Sunday, February 23, 2014

Galveston's uninsured, physician satisfaction, and concierge medicine

This is an old article, but it's one that's fairly important to me for obvious reasons - I live in Texas, and more specifically in Galveston.

http://www.texasobserver.org/a-galveston-med-student-describes-life-and-death-in-the-safety-net/

If you recall, the island was hit by Hurricane Ike in 2008, and this devastated large parts of Galveston Island. UTMB, the major healthcare provider and employer in the region, was nearly bankrupted in the aftermath, and the solution at the time was to begin cutting services to patients lacking health insurance, or patients covered by programs like Medicaid which are notorious for poorly reimbursing doctors and hospitals.

From another article in the Texas Observer, UTMB went from turning away 35% of uninsured people seeking care to 91% as of 2011.

As a result, the estimated 21.5% of Galveston County's residents who are uninsured suddenly have a lot fewer options. One choice is the student-and-volunteer-run free clinic of St. Vincent's House, which sees patients on Tuesdays, Thursdays and Saturdays. The physicians who oversee patient care are strictly volunteers. Poorer patients may rely on donations of medication from the stores of dead former patients, and access to some basic drugs like antibiotics for simple infections is difficult (a 7-day course with some of those may cost well over $100, which is outside the financial reach of many of those coming to a student clinic).

Luckily, a major resource that the clinic can afford its patients is time. Because medical student education is a goal (and the physicians are not getting paid for their time), the initial patient interviews are conducted by medical students who can listen for longer than the 5-to-10 minute window of a typical doctor visit in the US. This is fairly rewarding, both for the students involved and (usually) the patient. There is little financial pressure cutting the visit short. More important, it is how many medical students envision patient care: you spent a lot of time listening to the patient's health complaints, and then try to come up with a plan to treat them. The relaxed pace of the interview means that you have time to learn about the patient outside of their hypertension or diabetes.

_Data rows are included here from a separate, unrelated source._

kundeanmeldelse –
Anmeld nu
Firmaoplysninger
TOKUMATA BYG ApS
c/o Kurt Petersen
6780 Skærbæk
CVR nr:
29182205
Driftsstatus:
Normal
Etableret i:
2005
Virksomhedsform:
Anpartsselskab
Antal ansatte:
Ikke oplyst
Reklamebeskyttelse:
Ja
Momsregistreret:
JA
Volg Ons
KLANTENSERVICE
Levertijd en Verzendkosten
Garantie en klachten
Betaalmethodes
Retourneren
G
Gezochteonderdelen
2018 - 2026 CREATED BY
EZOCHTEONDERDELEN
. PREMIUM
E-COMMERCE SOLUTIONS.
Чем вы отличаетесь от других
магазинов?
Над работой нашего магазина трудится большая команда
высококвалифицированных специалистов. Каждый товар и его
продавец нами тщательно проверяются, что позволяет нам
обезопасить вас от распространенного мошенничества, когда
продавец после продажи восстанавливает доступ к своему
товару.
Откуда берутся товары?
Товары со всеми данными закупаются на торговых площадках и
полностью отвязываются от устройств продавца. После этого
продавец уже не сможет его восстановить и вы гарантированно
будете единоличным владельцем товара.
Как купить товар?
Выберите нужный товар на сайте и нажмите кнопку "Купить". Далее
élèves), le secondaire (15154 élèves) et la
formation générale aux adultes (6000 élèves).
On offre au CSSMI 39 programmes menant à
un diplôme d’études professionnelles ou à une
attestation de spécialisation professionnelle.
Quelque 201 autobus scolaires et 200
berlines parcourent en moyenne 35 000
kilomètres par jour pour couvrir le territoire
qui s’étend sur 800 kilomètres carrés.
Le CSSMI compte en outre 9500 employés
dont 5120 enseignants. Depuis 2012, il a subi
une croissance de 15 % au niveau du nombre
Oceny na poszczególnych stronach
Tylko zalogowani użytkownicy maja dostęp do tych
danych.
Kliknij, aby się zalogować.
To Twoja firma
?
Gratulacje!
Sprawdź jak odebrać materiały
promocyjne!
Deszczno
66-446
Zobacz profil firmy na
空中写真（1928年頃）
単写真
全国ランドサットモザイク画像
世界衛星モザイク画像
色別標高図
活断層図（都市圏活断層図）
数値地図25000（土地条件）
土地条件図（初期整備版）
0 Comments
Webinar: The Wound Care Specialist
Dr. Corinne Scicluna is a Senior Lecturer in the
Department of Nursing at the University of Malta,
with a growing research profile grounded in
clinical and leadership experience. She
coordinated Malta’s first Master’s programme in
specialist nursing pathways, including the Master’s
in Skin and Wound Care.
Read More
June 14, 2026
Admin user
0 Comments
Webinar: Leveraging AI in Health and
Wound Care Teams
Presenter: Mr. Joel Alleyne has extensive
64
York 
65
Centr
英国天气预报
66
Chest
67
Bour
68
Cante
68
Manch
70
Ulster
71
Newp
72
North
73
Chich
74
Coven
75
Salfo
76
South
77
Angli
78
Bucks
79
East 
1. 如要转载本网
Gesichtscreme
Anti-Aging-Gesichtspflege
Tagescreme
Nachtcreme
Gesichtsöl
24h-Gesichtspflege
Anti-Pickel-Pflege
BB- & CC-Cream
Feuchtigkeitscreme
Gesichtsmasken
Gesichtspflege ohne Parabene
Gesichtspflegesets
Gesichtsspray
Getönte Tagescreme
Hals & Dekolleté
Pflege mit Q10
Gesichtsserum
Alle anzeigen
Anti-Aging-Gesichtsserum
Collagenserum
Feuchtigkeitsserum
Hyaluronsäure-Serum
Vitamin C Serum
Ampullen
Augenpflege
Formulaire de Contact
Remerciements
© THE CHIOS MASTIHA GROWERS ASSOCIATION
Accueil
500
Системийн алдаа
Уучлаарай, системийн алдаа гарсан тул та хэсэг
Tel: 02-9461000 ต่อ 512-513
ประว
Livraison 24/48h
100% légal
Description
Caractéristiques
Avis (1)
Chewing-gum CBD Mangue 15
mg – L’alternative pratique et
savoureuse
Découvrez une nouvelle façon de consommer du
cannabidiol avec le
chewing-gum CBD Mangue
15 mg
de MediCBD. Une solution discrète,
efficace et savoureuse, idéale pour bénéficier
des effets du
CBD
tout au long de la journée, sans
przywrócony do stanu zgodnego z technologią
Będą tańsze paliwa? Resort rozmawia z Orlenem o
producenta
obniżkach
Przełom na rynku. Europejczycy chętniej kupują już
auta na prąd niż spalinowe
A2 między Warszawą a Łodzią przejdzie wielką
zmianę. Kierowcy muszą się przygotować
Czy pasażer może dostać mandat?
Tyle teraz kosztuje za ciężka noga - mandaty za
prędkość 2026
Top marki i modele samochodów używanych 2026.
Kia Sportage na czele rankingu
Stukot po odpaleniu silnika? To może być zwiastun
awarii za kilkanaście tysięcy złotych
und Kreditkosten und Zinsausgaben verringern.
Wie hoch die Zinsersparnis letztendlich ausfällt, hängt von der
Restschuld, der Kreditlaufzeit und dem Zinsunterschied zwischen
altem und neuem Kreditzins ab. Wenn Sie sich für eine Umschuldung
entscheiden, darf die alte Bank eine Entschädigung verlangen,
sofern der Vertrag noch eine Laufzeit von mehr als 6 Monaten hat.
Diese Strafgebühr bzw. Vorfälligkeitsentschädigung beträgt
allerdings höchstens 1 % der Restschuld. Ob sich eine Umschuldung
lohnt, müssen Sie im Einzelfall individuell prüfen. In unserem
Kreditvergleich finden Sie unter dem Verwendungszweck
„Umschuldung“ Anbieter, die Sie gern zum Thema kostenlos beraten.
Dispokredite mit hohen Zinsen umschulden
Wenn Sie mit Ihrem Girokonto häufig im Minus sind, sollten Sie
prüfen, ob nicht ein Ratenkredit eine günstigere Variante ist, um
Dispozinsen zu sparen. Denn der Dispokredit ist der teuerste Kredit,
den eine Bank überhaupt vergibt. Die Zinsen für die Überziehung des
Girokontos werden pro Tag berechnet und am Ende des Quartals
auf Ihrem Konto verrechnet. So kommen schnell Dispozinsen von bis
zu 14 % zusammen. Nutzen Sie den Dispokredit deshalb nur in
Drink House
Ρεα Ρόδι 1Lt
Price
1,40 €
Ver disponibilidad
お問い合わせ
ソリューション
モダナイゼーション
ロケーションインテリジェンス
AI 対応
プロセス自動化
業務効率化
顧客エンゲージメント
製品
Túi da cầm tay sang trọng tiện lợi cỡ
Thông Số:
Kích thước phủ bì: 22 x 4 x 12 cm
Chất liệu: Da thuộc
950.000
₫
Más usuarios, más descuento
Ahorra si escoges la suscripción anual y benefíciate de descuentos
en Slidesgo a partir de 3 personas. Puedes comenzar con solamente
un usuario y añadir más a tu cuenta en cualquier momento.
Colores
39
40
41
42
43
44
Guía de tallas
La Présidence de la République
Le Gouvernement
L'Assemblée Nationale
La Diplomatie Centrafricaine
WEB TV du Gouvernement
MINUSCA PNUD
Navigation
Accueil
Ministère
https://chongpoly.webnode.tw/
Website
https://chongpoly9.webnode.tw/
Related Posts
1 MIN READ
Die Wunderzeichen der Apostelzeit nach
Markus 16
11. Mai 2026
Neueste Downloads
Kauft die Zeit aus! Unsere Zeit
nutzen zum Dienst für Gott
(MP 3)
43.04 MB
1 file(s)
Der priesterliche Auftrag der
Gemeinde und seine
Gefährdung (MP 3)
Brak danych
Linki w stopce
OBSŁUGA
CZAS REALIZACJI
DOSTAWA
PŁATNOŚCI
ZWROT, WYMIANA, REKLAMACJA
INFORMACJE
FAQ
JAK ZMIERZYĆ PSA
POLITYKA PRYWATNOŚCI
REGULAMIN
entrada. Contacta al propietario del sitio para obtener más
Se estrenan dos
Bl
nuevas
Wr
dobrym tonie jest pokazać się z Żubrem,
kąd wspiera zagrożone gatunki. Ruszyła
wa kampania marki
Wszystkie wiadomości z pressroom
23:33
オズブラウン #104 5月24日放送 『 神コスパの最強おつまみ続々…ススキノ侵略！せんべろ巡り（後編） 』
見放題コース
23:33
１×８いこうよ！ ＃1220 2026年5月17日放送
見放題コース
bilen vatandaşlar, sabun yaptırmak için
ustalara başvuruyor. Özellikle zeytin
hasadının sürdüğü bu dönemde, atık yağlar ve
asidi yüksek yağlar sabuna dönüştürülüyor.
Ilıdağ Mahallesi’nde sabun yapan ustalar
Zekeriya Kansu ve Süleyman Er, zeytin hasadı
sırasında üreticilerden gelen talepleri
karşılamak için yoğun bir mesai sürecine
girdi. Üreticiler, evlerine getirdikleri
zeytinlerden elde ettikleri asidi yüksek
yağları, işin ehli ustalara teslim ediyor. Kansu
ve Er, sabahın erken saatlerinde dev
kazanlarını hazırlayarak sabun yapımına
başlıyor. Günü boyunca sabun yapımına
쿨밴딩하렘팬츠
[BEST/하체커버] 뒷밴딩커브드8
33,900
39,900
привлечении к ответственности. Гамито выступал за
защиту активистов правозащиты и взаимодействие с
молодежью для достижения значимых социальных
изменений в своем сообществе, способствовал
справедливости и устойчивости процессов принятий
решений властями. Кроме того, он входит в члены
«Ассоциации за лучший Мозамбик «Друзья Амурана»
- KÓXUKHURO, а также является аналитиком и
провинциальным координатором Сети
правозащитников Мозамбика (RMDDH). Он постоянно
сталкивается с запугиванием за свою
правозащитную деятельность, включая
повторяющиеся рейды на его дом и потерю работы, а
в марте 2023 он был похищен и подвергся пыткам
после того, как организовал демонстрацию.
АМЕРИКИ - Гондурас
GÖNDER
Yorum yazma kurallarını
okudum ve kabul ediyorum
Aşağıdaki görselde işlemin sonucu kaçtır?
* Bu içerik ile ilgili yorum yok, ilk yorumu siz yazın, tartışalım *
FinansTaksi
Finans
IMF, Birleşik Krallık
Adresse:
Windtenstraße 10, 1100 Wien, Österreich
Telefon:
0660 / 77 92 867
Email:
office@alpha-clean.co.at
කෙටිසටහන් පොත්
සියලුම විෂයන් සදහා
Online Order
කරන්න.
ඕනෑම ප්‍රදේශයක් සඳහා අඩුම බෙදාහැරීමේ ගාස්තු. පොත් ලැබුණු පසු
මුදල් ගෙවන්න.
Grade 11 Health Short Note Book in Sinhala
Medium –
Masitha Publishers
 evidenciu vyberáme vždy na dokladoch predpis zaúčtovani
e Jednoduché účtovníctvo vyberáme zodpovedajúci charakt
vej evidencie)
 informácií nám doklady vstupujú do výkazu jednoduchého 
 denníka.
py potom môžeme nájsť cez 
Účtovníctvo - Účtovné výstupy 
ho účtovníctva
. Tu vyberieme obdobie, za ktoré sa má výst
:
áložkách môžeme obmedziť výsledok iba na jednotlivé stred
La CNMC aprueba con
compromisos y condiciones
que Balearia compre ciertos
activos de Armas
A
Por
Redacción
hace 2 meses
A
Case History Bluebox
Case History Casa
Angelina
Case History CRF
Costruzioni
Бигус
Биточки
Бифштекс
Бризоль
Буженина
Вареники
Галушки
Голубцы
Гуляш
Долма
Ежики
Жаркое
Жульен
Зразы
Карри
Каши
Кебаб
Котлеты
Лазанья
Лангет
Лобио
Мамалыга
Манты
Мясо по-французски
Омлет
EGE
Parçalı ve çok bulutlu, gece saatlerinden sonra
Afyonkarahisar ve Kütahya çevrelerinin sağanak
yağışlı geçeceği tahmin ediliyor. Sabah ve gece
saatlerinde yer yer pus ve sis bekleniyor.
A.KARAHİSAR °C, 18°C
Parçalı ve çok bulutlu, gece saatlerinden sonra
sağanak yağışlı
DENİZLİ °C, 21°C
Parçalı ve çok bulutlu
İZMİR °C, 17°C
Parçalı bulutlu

I bring this up because I read an article in the Guardian by one physician who is deeply dissatisfied with the medical care he is giving:

The same "reward and punishment" that is the hallmark of the American free market system has rewarded physicians for seeing more patients (no different than hourly billing rewards for lawyers) and doing more to patients (such as surgical procedures and other interventions). Consequently, physicians have been pressured to see more and more patients in the same amount of time. It should be no surprise that such encounters have become more like business transactions rather than what they should be: rich and intensely human interactions potentially resulting in tremendous fulfillment for both parties.
 He is getting at what I believe is a fundamental part of medicine: the idea that it is not merely a job like many others, but a chance to connect with people on a very deep level. Some of this may be conceit: it is pretty ambitious to view your profession as a "calling", a term I've commonly seen in reference to medicine. But many physicians do enjoy talking to and connecting with their patients. The main reward for primary care isn't financial but being able to build a long-term relationship with patients and their families, if you're lucky.

I find it darkly amusing that this style of medicine has been pushed out of many hospitals and doctors' practices, but is still thriving at a clinic run by medical students for Galveston's poorest. Even with excellent insurance you may not be able to develop this kind of long-term relationship with a physician.

Maybe patient satisfaction scores were highest back in the days when doctors had no medical option but to listen. Surely there must be some way to reconcile the tremendous advances in medicine and technology with an approach that does not dehumanize patient and physician alike. Is it concierge medicine? Will healthcare reform help or hinder this process?

Physicians are too bright to allow office visits to become merely a commercial transaction. I hope.

Concierge medicine is one solution to this problem, but the problem remains how to make this kind of care cost-effective for more Americans. I don't think too many of the patients at St. Vincent's could afford a physician retainer, no matter how excellent their care would be. How can we bring that kind of quality long-term relationship care to more/poorer patients? Is it economically possible?